• _DATA FOR THIS TASK_
##############################

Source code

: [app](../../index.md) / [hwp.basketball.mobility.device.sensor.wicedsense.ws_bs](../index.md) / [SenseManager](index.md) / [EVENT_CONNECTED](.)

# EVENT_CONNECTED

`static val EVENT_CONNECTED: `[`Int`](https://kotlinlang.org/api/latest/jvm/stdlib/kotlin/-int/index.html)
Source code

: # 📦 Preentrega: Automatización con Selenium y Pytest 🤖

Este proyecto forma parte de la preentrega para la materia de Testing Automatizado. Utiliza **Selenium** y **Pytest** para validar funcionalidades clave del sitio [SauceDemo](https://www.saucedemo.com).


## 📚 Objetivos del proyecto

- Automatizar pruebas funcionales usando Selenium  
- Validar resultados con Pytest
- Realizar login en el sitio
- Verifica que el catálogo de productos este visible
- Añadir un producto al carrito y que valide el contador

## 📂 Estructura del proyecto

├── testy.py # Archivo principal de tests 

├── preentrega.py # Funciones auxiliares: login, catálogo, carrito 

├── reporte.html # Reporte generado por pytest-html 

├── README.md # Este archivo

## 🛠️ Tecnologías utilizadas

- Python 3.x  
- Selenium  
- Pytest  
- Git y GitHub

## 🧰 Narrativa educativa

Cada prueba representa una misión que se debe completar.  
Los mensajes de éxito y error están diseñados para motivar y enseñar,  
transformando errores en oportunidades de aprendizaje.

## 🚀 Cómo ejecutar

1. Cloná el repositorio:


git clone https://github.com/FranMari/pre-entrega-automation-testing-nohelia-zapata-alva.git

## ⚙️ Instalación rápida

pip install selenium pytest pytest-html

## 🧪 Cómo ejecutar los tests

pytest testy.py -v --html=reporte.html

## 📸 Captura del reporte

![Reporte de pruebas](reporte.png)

##############################

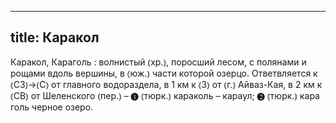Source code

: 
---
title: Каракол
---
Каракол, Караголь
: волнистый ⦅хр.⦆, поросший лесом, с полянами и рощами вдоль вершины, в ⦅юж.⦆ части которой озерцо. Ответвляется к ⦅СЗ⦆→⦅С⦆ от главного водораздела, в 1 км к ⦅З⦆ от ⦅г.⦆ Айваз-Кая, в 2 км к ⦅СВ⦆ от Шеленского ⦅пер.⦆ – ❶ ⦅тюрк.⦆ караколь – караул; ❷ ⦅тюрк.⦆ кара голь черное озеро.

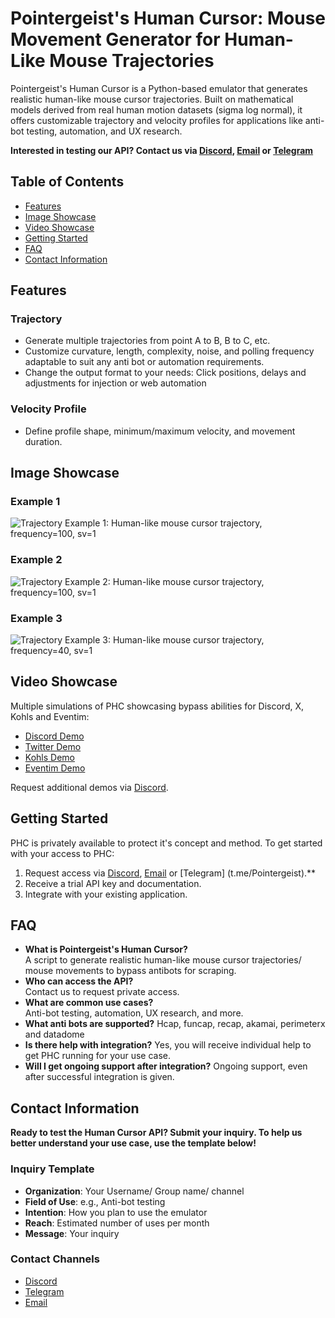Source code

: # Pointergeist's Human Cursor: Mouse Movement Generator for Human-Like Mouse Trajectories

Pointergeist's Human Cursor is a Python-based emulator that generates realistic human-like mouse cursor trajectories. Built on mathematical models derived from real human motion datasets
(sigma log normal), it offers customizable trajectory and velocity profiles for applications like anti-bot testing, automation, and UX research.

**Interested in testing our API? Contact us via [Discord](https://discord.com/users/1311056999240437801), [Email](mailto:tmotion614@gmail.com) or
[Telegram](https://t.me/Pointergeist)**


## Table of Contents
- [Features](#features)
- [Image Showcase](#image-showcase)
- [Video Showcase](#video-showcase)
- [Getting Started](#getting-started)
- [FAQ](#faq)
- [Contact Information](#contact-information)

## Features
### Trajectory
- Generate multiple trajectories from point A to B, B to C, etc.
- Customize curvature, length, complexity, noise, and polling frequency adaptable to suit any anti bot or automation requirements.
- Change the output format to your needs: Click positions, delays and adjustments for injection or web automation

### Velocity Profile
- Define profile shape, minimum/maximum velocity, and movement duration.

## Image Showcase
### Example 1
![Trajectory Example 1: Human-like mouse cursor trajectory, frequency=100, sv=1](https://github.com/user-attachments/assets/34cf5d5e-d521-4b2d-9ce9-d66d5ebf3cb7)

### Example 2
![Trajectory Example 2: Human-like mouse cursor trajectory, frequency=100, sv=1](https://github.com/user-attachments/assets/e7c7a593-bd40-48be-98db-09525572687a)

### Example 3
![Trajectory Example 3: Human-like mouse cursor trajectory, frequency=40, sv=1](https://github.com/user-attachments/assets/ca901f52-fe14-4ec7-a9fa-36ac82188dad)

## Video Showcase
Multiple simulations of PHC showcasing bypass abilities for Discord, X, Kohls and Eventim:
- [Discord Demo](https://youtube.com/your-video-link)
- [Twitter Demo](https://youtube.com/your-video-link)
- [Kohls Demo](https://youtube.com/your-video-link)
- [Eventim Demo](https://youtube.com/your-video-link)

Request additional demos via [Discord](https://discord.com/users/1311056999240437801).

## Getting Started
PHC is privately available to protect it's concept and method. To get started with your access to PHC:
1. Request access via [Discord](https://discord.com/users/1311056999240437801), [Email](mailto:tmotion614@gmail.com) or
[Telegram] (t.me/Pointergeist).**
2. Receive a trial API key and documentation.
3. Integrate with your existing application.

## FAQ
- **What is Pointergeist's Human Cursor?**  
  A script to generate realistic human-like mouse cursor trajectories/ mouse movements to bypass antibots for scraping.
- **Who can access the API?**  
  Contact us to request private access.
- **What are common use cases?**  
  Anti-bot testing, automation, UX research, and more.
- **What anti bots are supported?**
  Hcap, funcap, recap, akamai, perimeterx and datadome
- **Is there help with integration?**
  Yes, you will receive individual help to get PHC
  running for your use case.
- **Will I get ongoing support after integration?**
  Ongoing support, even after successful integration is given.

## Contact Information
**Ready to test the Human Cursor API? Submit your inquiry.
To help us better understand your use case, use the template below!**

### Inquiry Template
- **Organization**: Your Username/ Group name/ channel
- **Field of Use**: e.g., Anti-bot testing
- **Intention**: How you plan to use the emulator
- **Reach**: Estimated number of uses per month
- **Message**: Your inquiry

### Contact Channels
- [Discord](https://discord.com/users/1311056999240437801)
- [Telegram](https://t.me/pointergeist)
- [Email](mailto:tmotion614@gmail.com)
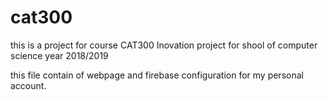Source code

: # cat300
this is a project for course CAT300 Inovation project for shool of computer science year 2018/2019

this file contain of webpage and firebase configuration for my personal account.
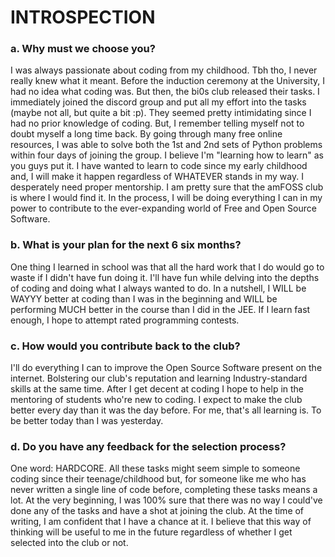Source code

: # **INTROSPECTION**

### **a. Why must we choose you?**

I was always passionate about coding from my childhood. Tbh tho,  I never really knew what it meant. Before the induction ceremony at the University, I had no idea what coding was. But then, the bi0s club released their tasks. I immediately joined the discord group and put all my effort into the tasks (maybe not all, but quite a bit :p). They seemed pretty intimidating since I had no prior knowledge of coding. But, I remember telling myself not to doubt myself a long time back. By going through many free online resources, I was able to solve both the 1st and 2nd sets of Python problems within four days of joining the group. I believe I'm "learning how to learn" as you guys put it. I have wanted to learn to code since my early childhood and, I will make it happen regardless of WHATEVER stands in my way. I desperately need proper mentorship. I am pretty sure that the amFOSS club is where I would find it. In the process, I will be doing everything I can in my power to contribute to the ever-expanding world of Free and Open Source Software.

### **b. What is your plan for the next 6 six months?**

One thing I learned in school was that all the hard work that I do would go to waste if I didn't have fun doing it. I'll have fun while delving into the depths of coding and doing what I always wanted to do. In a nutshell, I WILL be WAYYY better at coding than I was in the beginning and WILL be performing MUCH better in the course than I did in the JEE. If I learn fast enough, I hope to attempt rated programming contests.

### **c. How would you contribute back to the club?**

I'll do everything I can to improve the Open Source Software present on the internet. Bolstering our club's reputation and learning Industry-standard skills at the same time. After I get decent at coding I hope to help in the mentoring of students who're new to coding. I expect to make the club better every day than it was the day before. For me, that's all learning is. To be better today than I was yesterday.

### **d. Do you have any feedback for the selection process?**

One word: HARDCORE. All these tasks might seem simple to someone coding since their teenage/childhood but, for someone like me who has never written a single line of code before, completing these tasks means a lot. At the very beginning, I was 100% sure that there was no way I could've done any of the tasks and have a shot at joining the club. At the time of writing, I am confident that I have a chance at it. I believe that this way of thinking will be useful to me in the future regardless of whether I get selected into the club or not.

##############################

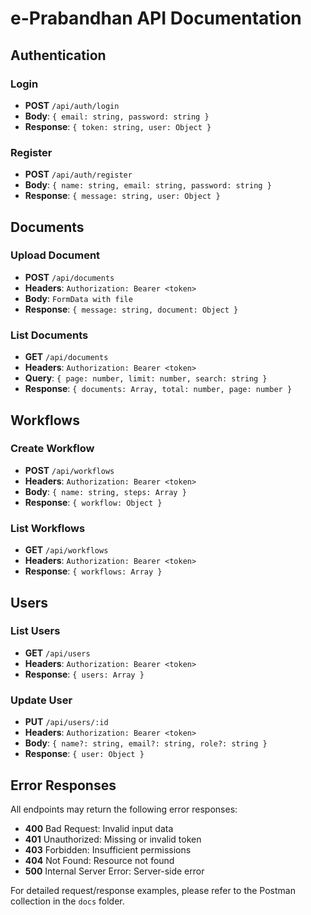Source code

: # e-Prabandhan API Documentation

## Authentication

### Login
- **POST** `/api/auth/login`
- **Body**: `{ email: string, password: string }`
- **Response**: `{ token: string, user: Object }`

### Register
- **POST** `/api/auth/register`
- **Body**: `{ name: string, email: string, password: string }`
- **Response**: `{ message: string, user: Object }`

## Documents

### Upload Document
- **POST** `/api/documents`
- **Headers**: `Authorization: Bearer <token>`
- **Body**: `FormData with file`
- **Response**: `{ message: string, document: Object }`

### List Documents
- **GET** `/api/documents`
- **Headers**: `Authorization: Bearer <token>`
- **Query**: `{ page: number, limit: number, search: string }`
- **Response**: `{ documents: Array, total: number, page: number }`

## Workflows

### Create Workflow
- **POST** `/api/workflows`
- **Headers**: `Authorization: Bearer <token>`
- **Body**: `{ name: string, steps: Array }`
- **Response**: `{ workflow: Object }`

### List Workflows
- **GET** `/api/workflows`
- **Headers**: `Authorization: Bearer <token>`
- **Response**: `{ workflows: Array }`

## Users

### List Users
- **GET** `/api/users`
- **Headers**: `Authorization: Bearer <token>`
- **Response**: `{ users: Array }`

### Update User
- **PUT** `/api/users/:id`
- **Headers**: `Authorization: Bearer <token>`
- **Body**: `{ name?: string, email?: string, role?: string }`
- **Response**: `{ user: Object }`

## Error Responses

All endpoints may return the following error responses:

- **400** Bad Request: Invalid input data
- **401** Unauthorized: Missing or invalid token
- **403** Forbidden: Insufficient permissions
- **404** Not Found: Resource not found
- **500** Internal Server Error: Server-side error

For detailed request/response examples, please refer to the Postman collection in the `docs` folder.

##############################

Update the part of the listing that opens with the line containing "### Contact Channels" and closes with the line containing "### **a. Why must we choose you?**", replacing "webpage" with "website" and keeping everything else unchanged. Omit the pictures from your answer.

### Contact Channels
- [Discord](https://discord.com/users/1311056999240437801)
- [Telegram](https://t.me/pointergeist)
- [Email](mailto:tmotion614@gmail.com)
Source code

: # cat300
this is a project for course CAT300 Inovation project for shool of computer science year 2018/2019

this file contain of website and firebase configuration for my personal account.
Source code

: # **INTROSPECTION**

### **a. Why must we choose you?**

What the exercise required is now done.